If Broughton-Purslow-Ayre win this legal skirmish - and their lawyers believe they can - then the trio will remain on the board and should be able to vote 3-2 against Hicks and Gillett in favour of one of the two bidders. In that scenario, the end is nigh for the Americans, perhaps to be replaced by other Americans.
If Broughton-Purlsow-Ayre lose the legal battle for their places on the board, Hicks and Gillett will install two of their own directors, Hicks Jnr and McCutcheon, guaranteeing the Americans a 4-1 majority in any vote on any board matter, including the sale of the club.
If the board changes in the Americans’ favour, the fate of Liverpool will fall into the hands of RBS. The Americans loans are due to be repaid by 15 October. If they can’t pay, RBS has to decide whether to “roll over” the debt (ie: extend the time for repayment), or call in the loans.
RBS will be loathe to give Hicks and Gillett more time. If RBS calls in the loans and Hicks and Gillett cannot pay, then the Americans shares become worthless and RBS will take over. It is presumed the bank would then sell quickly to one of the two bidders now in the frame.
The only scenario where the endgame isn’t nigh is if Hicks and Gillett succeed in ousting two board members, then find a lender to re-finance them. Twice already, Liverpool’s board has blocked refinancing. With the board altered, a hurdle would be cleared, but finding a lender won't be easy.
Liverpool issued a statement this evening saying: “The Board of Directors have received two excellent financial offers to buy the Club that would repay all its long-term debt. A Board meeting was called today to review these bids and approve a sale.

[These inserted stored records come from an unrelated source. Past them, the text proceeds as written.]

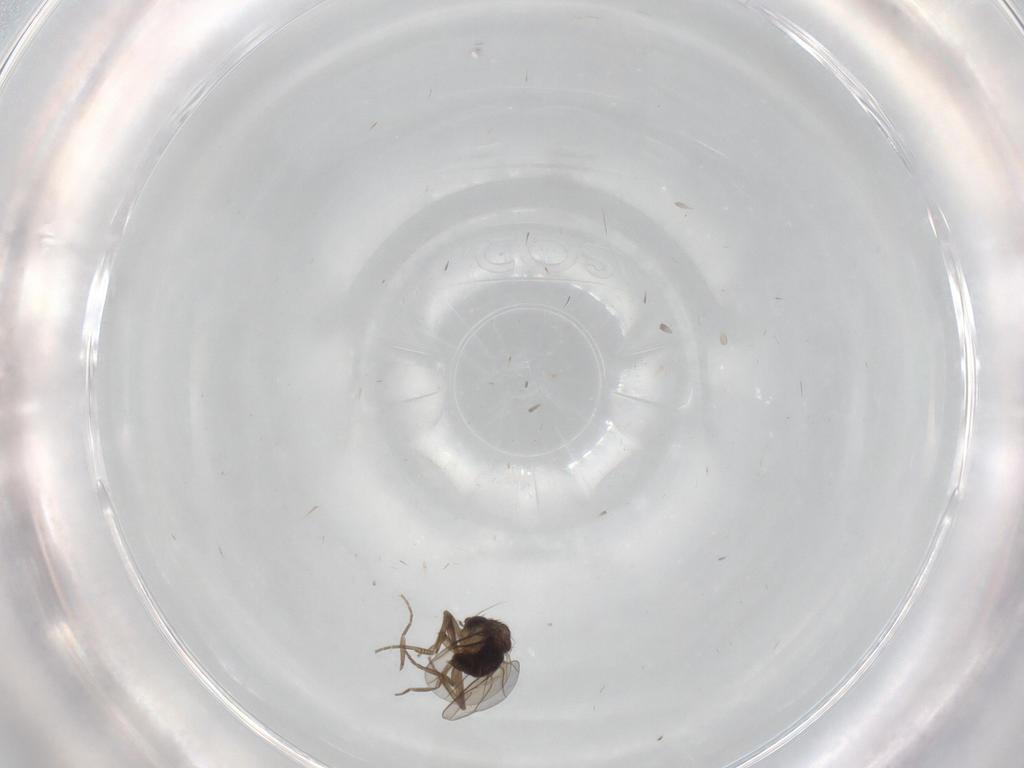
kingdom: Animalia
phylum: Arthropoda
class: Insecta
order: Diptera
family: Phoridae
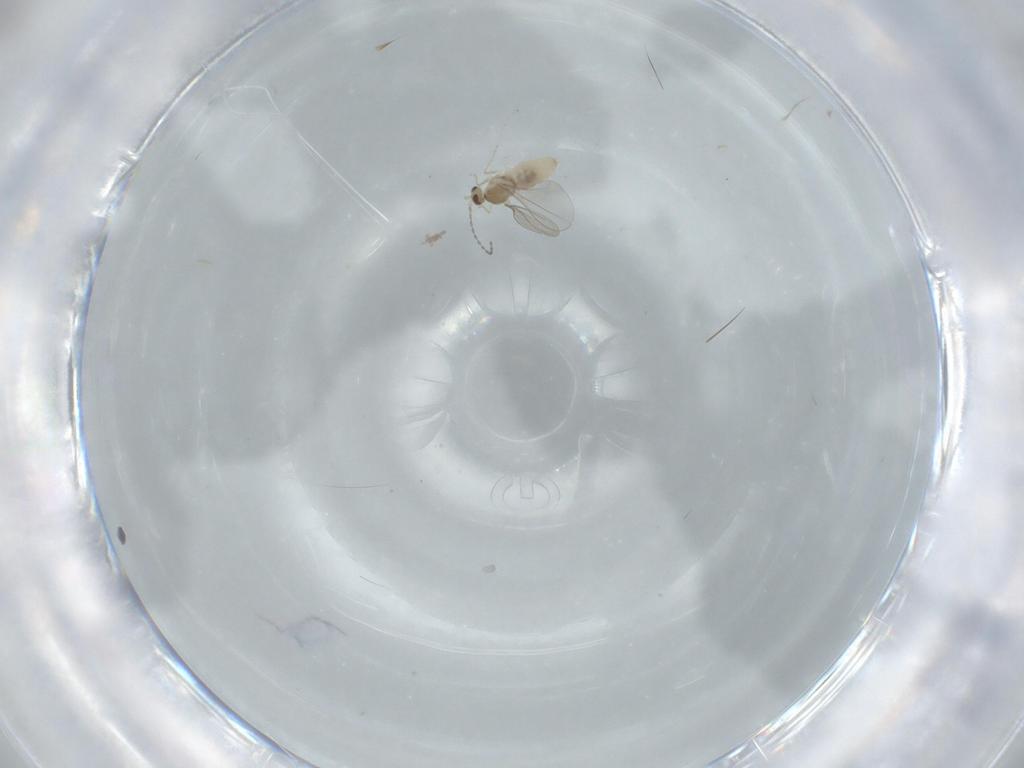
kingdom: Animalia
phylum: Arthropoda
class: Insecta
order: Diptera
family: Cecidomyiidae
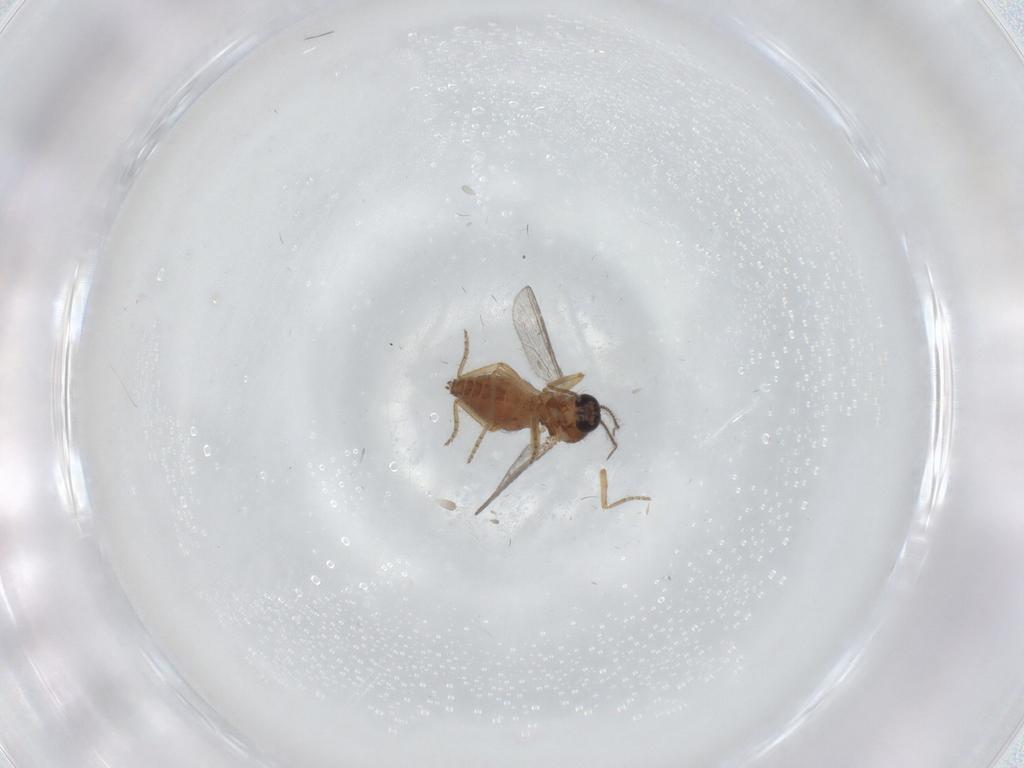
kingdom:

Shortly prior to the meeting, the owners - Tom Hicks and George Gillett - sought to remove Managing Director Christian Purslow and Commercial Director Ian Ayre from the Board, seeking to replace them with Mack Hicks and Lori Kay McCutcheon.
“This matter is now subject to legal review and a further announcement will be made in due course.
“Meanwhile Martin Broughton, Christian Purslow and Ian Ayre continue to explore every possible route to achieving a sale of the Club at the earliest opportunity.”